Следовало, конечно, попытаться вырваться из этого заколдованного круга. Но она понимала: уже по своему рождению она принадлежит к касте отверженных и ни у кого не найдет ни защиты, ни помощи. Кто она такая — дочь "шоферюги" и "торгашки"? Будь она хоть семи пядей во лбу, кому она нужна?..

Сдав последний экзамен, Лена пришла домой. Отец в этот день не работал. Он сидел за кухонным столом, осыпанным пеплом сигарет, кислой капустой и хлебными крошками, и поводил вокруг налитыми кровью глазами.

Как все постыло!

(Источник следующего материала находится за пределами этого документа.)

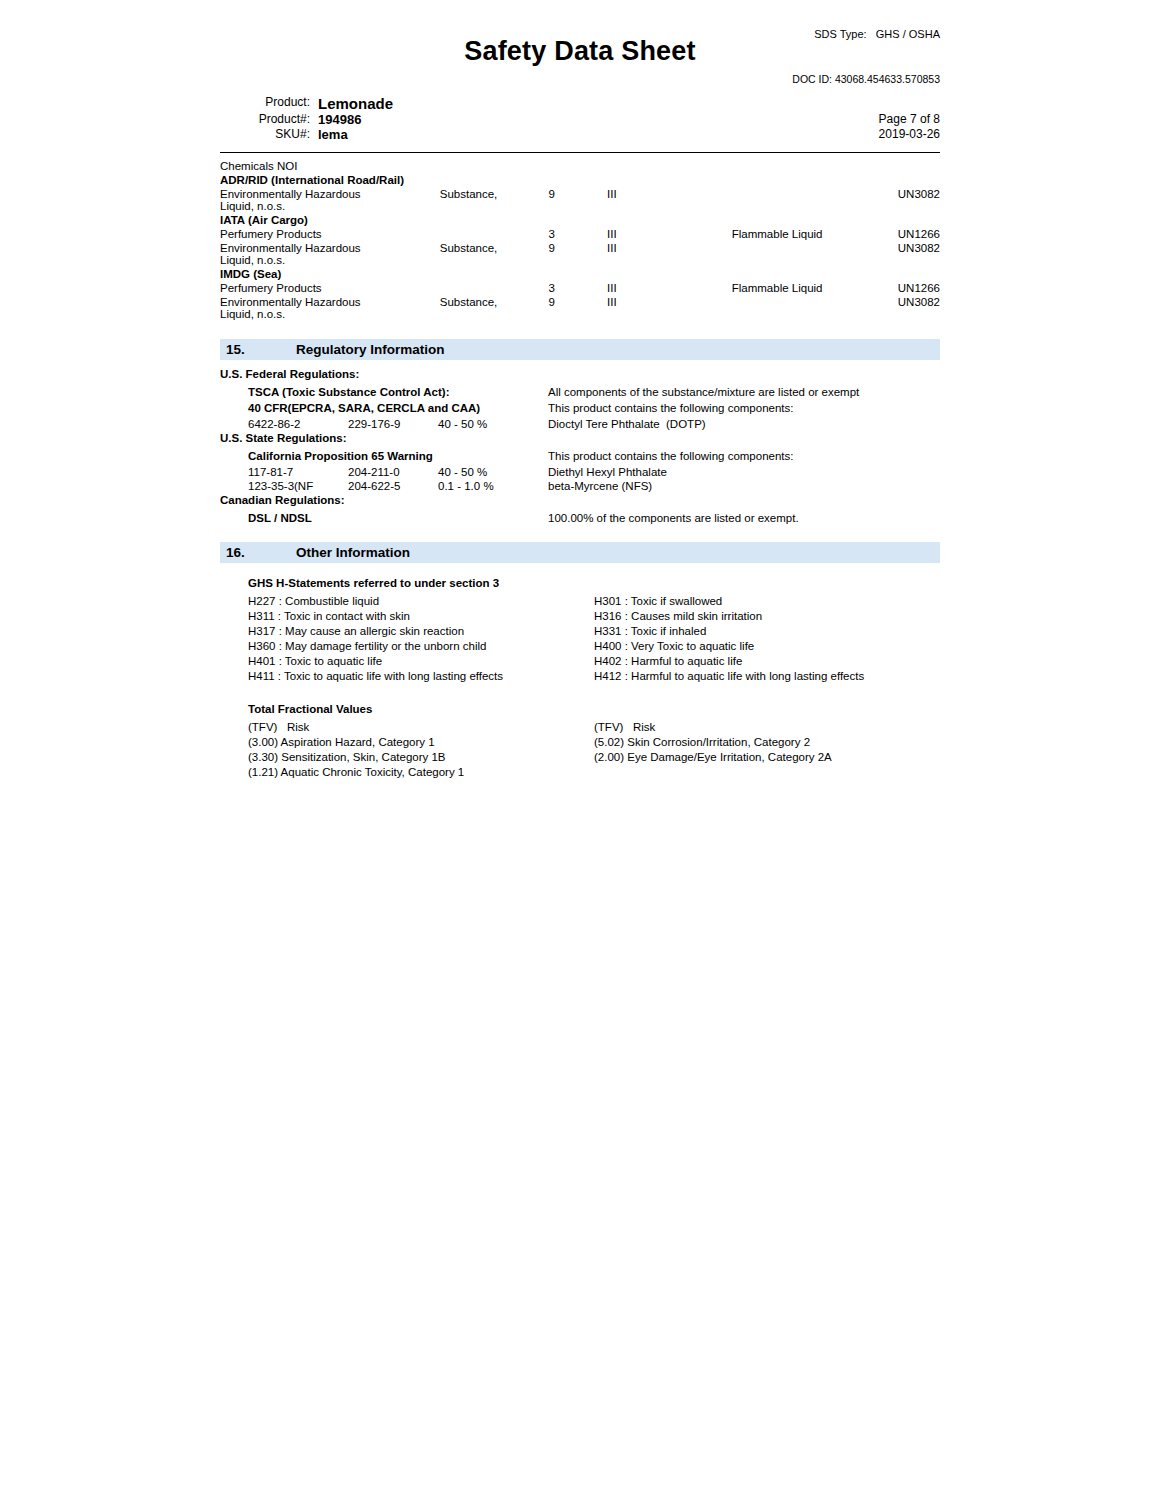SDS Type: GHS / OSHA
Safety Data Sheet
DOC ID: 43068.454633.570853
| Product: | Lemonade | |
| Product#: | 194986 | Page 7 of 8 |
| SKU#: | lema | 2019-03-26 |
| Chemicals NOI | | | | | |
| ADR/RID (International Road/Rail) | | | | | |
| Environmentally Hazardous Liquid, n.o.s. | Substance, | 9 | III | | UN3082 |
| IATA (Air Cargo) | | | | | |
| Perfumery Products | | 3 | III | Flammable Liquid | UN1266 |
| Environmentally Hazardous Liquid, n.o.s. | Substance, | 9 | III | | UN3082 |
| IMDG (Sea) | | | | | |
| Perfumery Products | | 3 | III | Flammable Liquid | UN1266 |
| Environmentally Hazardous Liquid, n.o.s. | Substance, | 9 | III | | UN3082 |
15. Regulatory Information
U.S. Federal Regulations:
TSCA (Toxic Substance Control Act):
All components of the substance/mixture are listed or exempt
40 CFR(EPCRA, SARA, CERCLA and CAA)
This product contains the following components:
6422-86-2
229-176-9
40 - 50 %
Dioctyl Tere Phthalate (DOTP)
U.S. State Regulations:
California Proposition 65 Warning
This product contains the following components:
117-81-7
204-211-0
40 - 50 %
Diethyl Hexyl Phthalate
123-35-3(NF
204-622-5
0.1 - 1.0 %
beta-Myrcene (NFS)
Canadian Regulations:
DSL / NDSL
100.00% of the components are listed or exempt.
16. Other Information
GHS H-Statements referred to under section 3
H227 : Combustible liquid
H311 : Toxic in contact with skin
H317 : May cause an allergic skin reaction
H360 : May damage fertility or the unborn child
H401 : Toxic to aquatic life
H411 : Toxic to aquatic life with long lasting effects
H301 : Toxic if swallowed
H316 : Causes mild skin irritation
H331 : Toxic if inhaled
H400 : Very Toxic to aquatic life
H402 : Harmful to aquatic life
H412 : Harmful to aquatic life with long lasting effects
Total Fractional Values
(TFV) Risk
(3.00) Aspiration Hazard, Category 1
(3.30) Sensitization, Skin, Category 1B
(1.21) Aquatic Chronic Toxicity, Category 1
(TFV) Risk
(5.02) Skin Corrosion/Irritation, Category 2
(2.00) Eye Damage/Eye Irritation, Category 2A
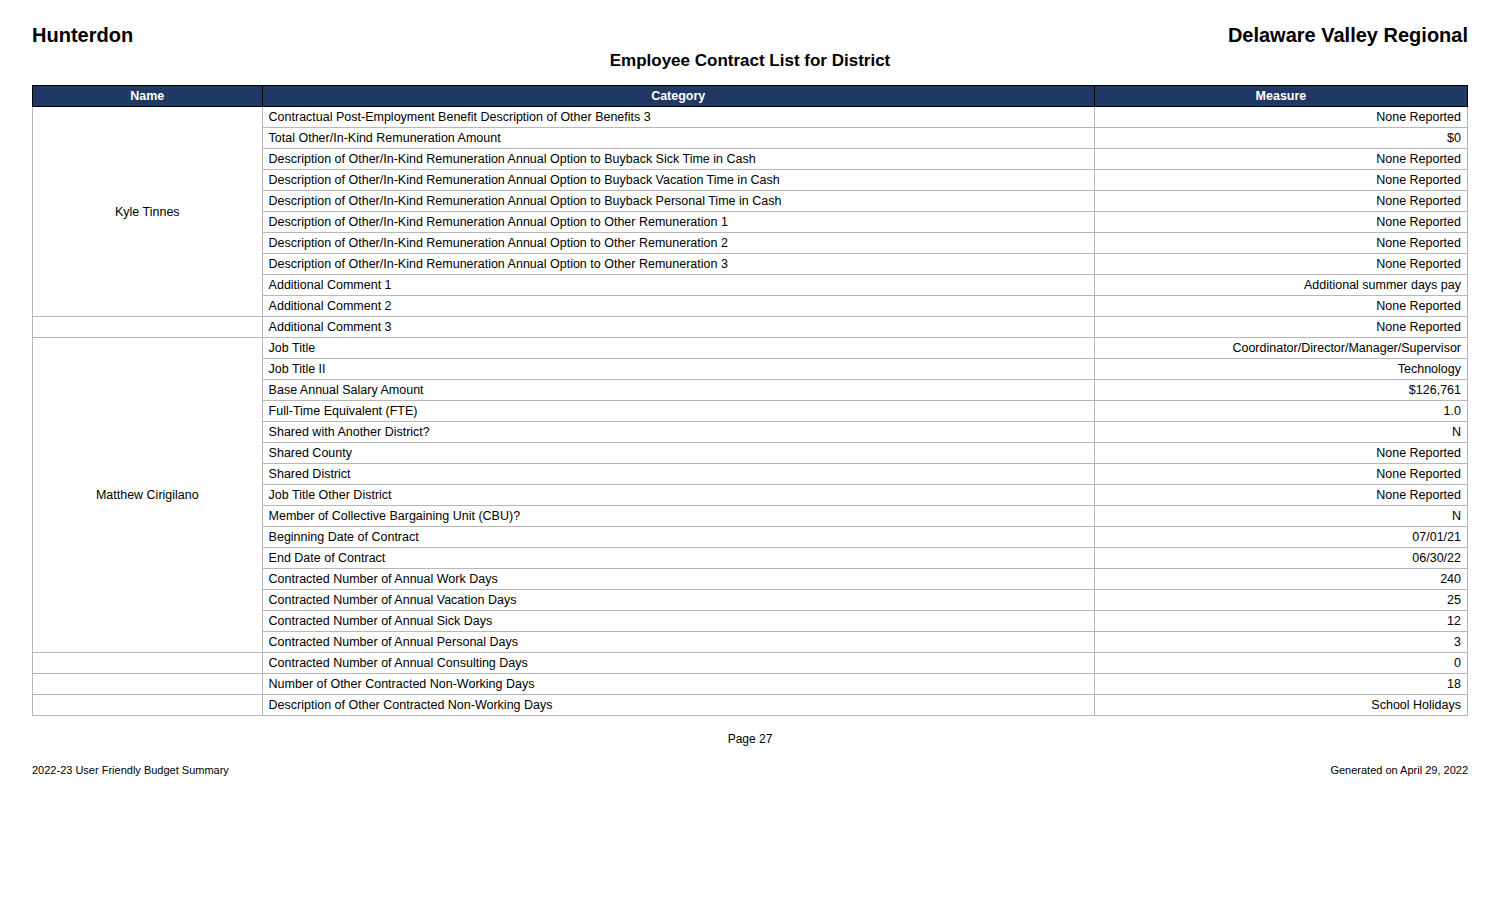Hunterdon
Delaware Valley Regional
Employee Contract List for District
| Name | Category | Measure |
| --- | --- | --- |
| Kyle Tinnes | Contractual Post-Employment Benefit Description of Other Benefits 3 | None Reported |
| Total Other/In-Kind Remuneration Amount | $0 |
| Description of Other/In-Kind Remuneration Annual Option to Buyback Sick Time in Cash | None Reported |
| Description of Other/In-Kind Remuneration Annual Option to Buyback Vacation Time in Cash | None Reported |
| Description of Other/In-Kind Remuneration Annual Option to Buyback Personal Time in Cash | None Reported |
| Description of Other/In-Kind Remuneration Annual Option to Other Remuneration 1 | None Reported |
| Description of Other/In-Kind Remuneration Annual Option to Other Remuneration 2 | None Reported |
| Description of Other/In-Kind Remuneration Annual Option to Other Remuneration 3 | None Reported |
| Additional Comment 1 | Additional summer days pay |
| Additional Comment 2 | None Reported |
| | Additional Comment 3 | None Reported |
| Matthew Cirigilano | Job Title | Coordinator/Director/Manager/Supervisor |
| Job Title II | Technology |
| Base Annual Salary Amount | $126,761 |
| Full-Time Equivalent (FTE) | 1.0 |
| Shared with Another District? | N |
| Shared County | None Reported |
| Shared District | None Reported |
| Job Title Other District | None Reported |
| Member of Collective Bargaining Unit (CBU)? | N |
| Beginning Date of Contract | 07/01/21 |
| End Date of Contract | 06/30/22 |
| Contracted Number of Annual Work Days | 240 |
| Contracted Number of Annual Vacation Days | 25 |
| Contracted Number of Annual Sick Days | 12 |
| Contracted Number of Annual Personal Days | 3 |
| | Contracted Number of Annual Consulting Days | 0 |
| | Number of Other Contracted Non-Working Days | 18 |
| | Description of Other Contracted Non-Working Days | School Holidays |
Page 27
2022-23 User Friendly Budget Summary
Generated on April 29, 2022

Лена прошла в свою комнату, разделась, легла на кровать и пролежала весь оставшийся день. Поздно вечером, когда вернулась с работы мама, отец уже спал. Мать заглянула в ее комнатушку:

— Спишь, дочка?

— Нет.

— Как экзамен, сдала?

— По математике — сдала, четверка. По русскому — пять, по литературе — четыре.

— Ну, хорошо, слава богу. Отдыхай, дочка…

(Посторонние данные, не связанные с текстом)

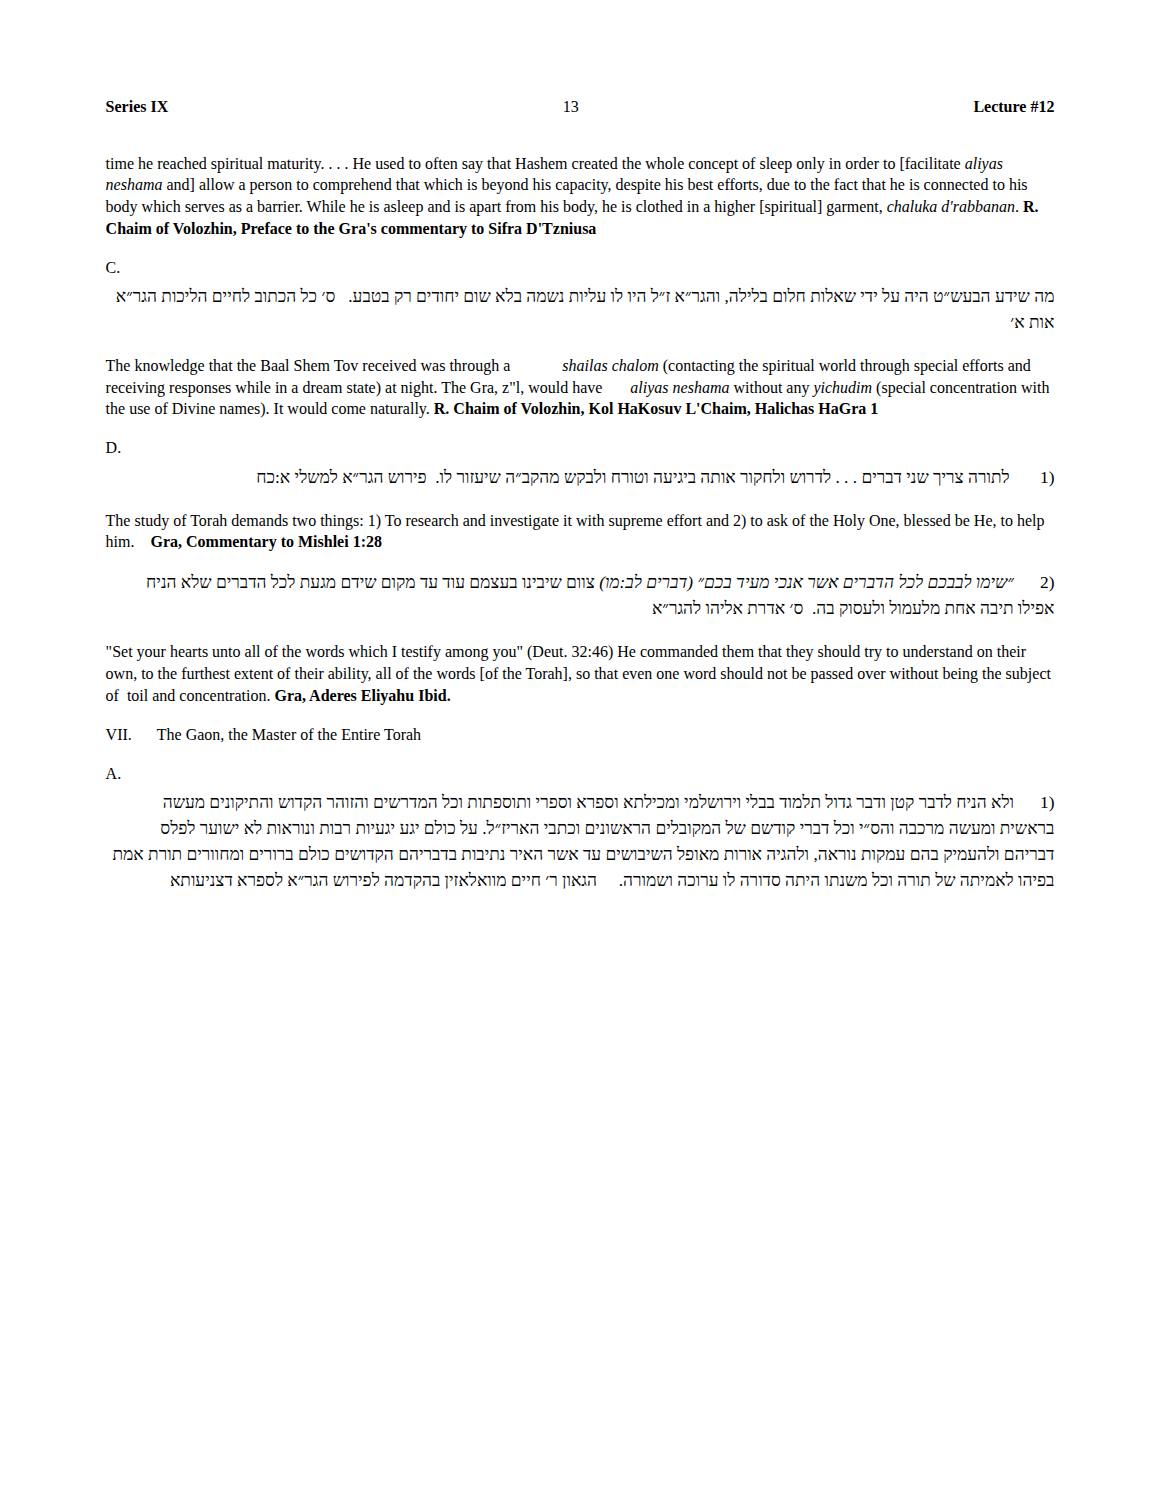Series IX 13 Lecture #12
time he reached spiritual maturity. . . . He used to often say that Hashem created the whole concept of sleep only in order to [facilitate aliyas neshama and] allow a person to comprehend that which is beyond his capacity, despite his best efforts, due to the fact that he is connected to his body which serves as a barrier. While he is asleep and is apart from his body, he is clothed in a higher [spiritual] garment, chaluka d'rabbanan. R. Chaim of Volozhin, Preface to the Gra's commentary to Sifra D'Tzniusa
C.
מה שידע הבעש״ט היה על ידי שאלות חלום בלילה, והגר״א ז״ל היו לו עליות נשמה בלא שום יחודים רק בטבע. ס׳ כל הכתוב לחיים הליכות הגר״א אות א׳
The knowledge that the Baal Shem Tov received was through a shailas chalom (contacting the spiritual world through special efforts and receiving responses while in a dream state) at night. The Gra, z"l, would have aliyas neshama without any yichudim (special concentration with the use of Divine names). It would come naturally. R. Chaim of Volozhin, Kol HaKosuv L'Chaim, Halichas HaGra 1
D.
(1 לתורה צריך שני דברים . . . לדרוש ולחקור אותה ביגיעה וטורח ולבקש מהקב״ה שיעזור לו. פירוש הגר״א למשלי א:כח
The study of Torah demands two things: 1) To research and investigate it with supreme effort and 2) to ask of the Holy One, blessed be He, to help him. Gra, Commentary to Mishlei 1:28
(2 ״שימו לבבכם לכל הדברים אשר אנכי מעיד בכם״ (דברים לב:מו) צוום שיבינו בעצמם עוד עד מקום שידם מגעת לכל הדברים שלא הניח אפילו תיבה אחת מלעמול ולעסוק בה. ס׳ אדרת אליהו להגר״א
"Set your hearts unto all of the words which I testify among you" (Deut. 32:46) He commanded them that they should try to understand on their own, to the furthest extent of their ability, all of the words [of the Torah], so that even one word should not be passed over without being the subject of toil and concentration. Gra, Aderes Eliyahu Ibid.
VII. The Gaon, the Master of the Entire Torah
A.
(1 ולא הניח לדבר קטן ודבר גדול תלמוד בבלי וירושלמי ומכילתא וספרא וספרי ותוספתות וכל המדרשים והזוהר הקדוש והתיקונים מעשה בראשית ומעשה מרכבה והס״י וכל דברי קודשם של המקובלים הראשונים וכתבי האריז״ל. על כולם יגע יגעיות רבות ונוראות לא ישוער לפלס דבריהם ולהעמיק בהם עמקות נוראה, ולהגיה אורות מאופל השיבושים עד אשר האיר נתיבות בדבריהם הקדושים כולם ברורים ומחוורים תורת אמת בפיהו לאמיתה של תורה וכל משנתו היתה סדורה לו ערוכה ושמורה. הגאון ר׳ חיים מוואלאזין בהקדמה לפירוש הגר״א לספרא דצניעותא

Через некоторое время уснула и мама… Лена встала, взяла давно припрятанный (года полтора назад) флакон со снотворным. Помнится, бабушка сказала, что ей выписали очень сильное снотворное, от одной таблетки она чуть не сутки проспала, а уж от трех, пожалуй, можно и вообще не проснуться. Лена тогда же этот флакон утащила и запрятала на всякий случай в самый дальний угол тумбочки, где хранились ее учебники и тетради.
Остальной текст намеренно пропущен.